2023-11-08 12:06:25,088:DEBUG:filelock:Attempting to acquire lock 140630620691920 on /root/.lexicon_tld_set/publicsuffix.org-tlds/de84b5ca2167d4c83e38fb162f2e8738.tldextract.json.
lock

both setups are exactly the same though....is this relevant?

MikeMcQ · November 8, 2023, 1:03pm

Certbot is a python script.

How did you install Certbot on Amazon Linux 2? Because I don't believe the snap install works on that without great effort.

Did you install using a pip venv? Or some other method?

Last I looked the version of Certbot in EPEL on AL2 was 1.12 but you show version 2.7.4

jamesj711 · November 8, 2023, 2:07pm

We've used these commands to install certbot:

# create an isolated python environment for certbot purposes alone 
python3 -m venv /opt/certbot 
	
# Modify environment for the current shell only to make python modify 
# the virtual environment and not your system libraries 
source /opt/certbot/bin/activate 
	
#needed an older version of urllib for this to work 
pip install urllib3==1.26.6 
 
# Install certbot 
pip install certbot 
	
#upgrade   pip 
/opt/certbot/bin/python3 -m pip install --upgrade pip 
	
#install gd plugin 
pip install certbot-dns-godaddy

Any idea why the failed server is using .lexicon_tld_set instead of python-tldextract?

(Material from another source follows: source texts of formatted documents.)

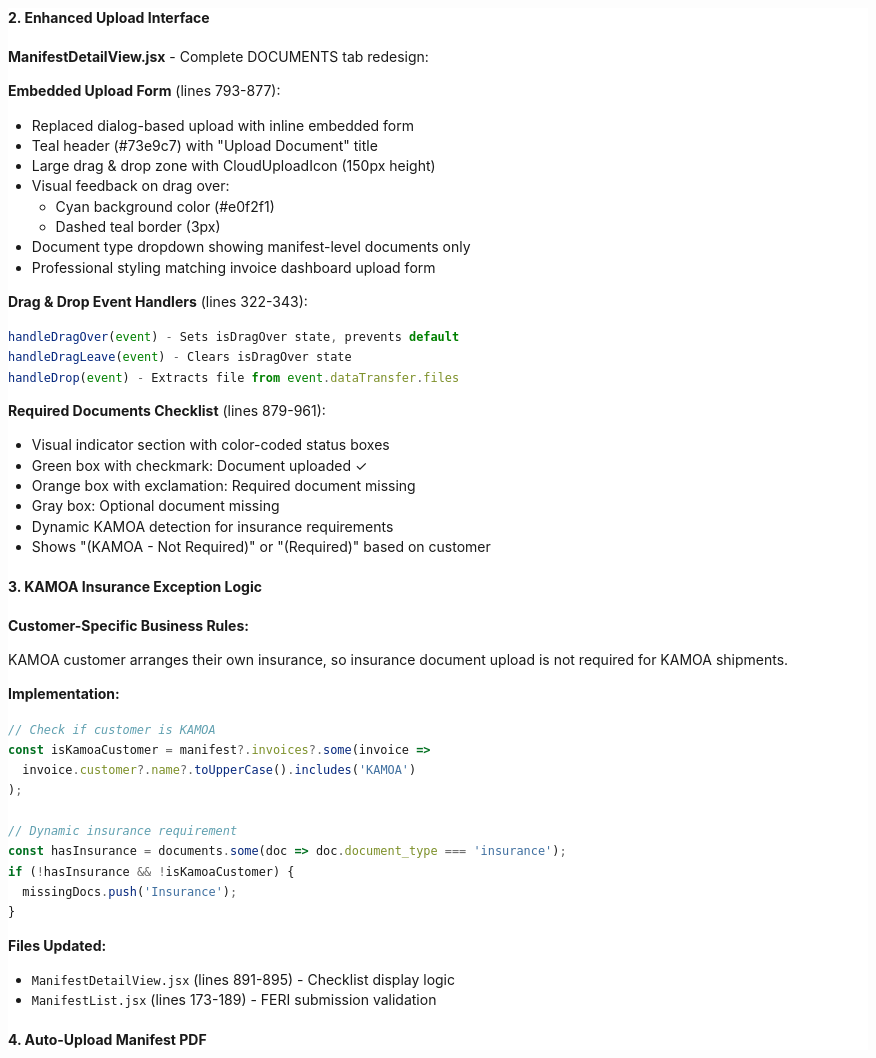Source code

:#### 2. Enhanced Upload Interface

**ManifestDetailView.jsx** - Complete DOCUMENTS tab redesign:

**Embedded Upload Form** (lines 793-877):
- Replaced dialog-based upload with inline embedded form
- Teal header (#73e9c7) with "Upload Document" title
- Large drag & drop zone with CloudUploadIcon (150px height)
- Visual feedback on drag over:
  - Cyan background color (#e0f2f1)
  - Dashed teal border (3px)
- Document type dropdown showing manifest-level documents only
- Professional styling matching invoice dashboard upload form

**Drag & Drop Event Handlers** (lines 322-343):
```javascript
handleDragOver(event) - Sets isDragOver state, prevents default
handleDragLeave(event) - Clears isDragOver state
handleDrop(event) - Extracts file from event.dataTransfer.files
```

**Required Documents Checklist** (lines 879-961):
- Visual indicator section with color-coded status boxes
- Green box with checkmark: Document uploaded ✓
- Orange box with exclamation: Required document missing
- Gray box: Optional document missing
- Dynamic KAMOA detection for insurance requirements
- Shows "(KAMOA - Not Required)" or "(Required)" based on customer

#### 3. KAMOA Insurance Exception Logic

**Customer-Specific Business Rules:**

KAMOA customer arranges their own insurance, so insurance document upload is not required for KAMOA shipments.

**Implementation:**
```javascript
// Check if customer is KAMOA
const isKamoaCustomer = manifest?.invoices?.some(invoice =>
  invoice.customer?.name?.toUpperCase().includes('KAMOA')
);

// Dynamic insurance requirement
const hasInsurance = documents.some(doc => doc.document_type === 'insurance');
if (!hasInsurance && !isKamoaCustomer) {
  missingDocs.push('Insurance');
}
```

**Files Updated:**
- `ManifestDetailView.jsx` (lines 891-895) - Checklist display logic
- `ManifestList.jsx` (lines 173-189) - FERI submission validation

#### 4. Auto-Upload Manifest PDF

rg305 · November 8, 2023, 2:17pm

Not sure that is currently accurate.
For which version of certbot where these instructions designed to work with?

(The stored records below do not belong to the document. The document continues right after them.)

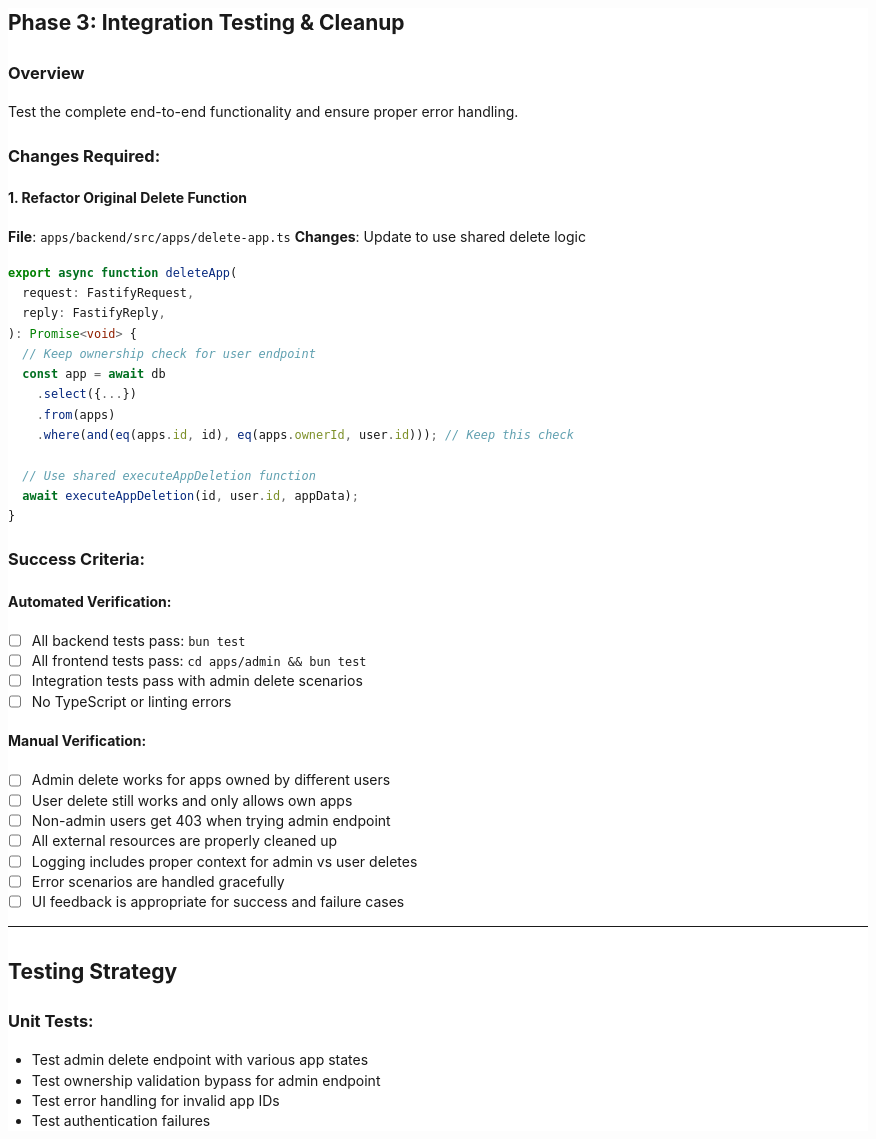 
## Phase 3: Integration Testing & Cleanup

### Overview
Test the complete end-to-end functionality and ensure proper error handling.

### Changes Required:

#### 1. Refactor Original Delete Function
**File**: `apps/backend/src/apps/delete-app.ts`
**Changes**: Update to use shared delete logic

```typescript
export async function deleteApp(
  request: FastifyRequest,
  reply: FastifyReply,
): Promise<void> {
  // Keep ownership check for user endpoint
  const app = await db
    .select({...})
    .from(apps)
    .where(and(eq(apps.id, id), eq(apps.ownerId, user.id))); // Keep this check

  // Use shared executeAppDeletion function
  await executeAppDeletion(id, user.id, appData);
}
```

### Success Criteria:

#### Automated Verification:
- [ ] All backend tests pass: `bun test`
- [ ] All frontend tests pass: `cd apps/admin && bun test`
- [ ] Integration tests pass with admin delete scenarios
- [ ] No TypeScript or linting errors

#### Manual Verification:
- [ ] Admin delete works for apps owned by different users
- [ ] User delete still works and only allows own apps
- [ ] Non-admin users get 403 when trying admin endpoint
- [ ] All external resources are properly cleaned up
- [ ] Logging includes proper context for admin vs user deletes
- [ ] Error scenarios are handled gracefully
- [ ] UI feedback is appropriate for success and failure cases

---

## Testing Strategy

### Unit Tests:
- Test admin delete endpoint with various app states
- Test ownership validation bypass for admin endpoint
- Test error handling for invalid app IDs
- Test authentication failures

Latest version shown: 2.0.7 [Oct 17, 2023]

jamesj711 · November 14, 2023, 3:38pm

Hi Guys,

Thanks for your help with this, I managed to fix this by downgrading the Certbot version from 2.7.x to 2.6.0, which is the same as on our other servers

Osiris · November 14, 2023, 7:55pm

Hmm.. If it's just Certbot, you might have found a bug.

It would be helpful if you'd file a bug report as an issue on the Certbot Github repository. Preferably with detailed logs with a working Certbot (2.6.0) and a non-working Certbot (2.7.x). Might also be useful to add the output of pip freeze from within the venv.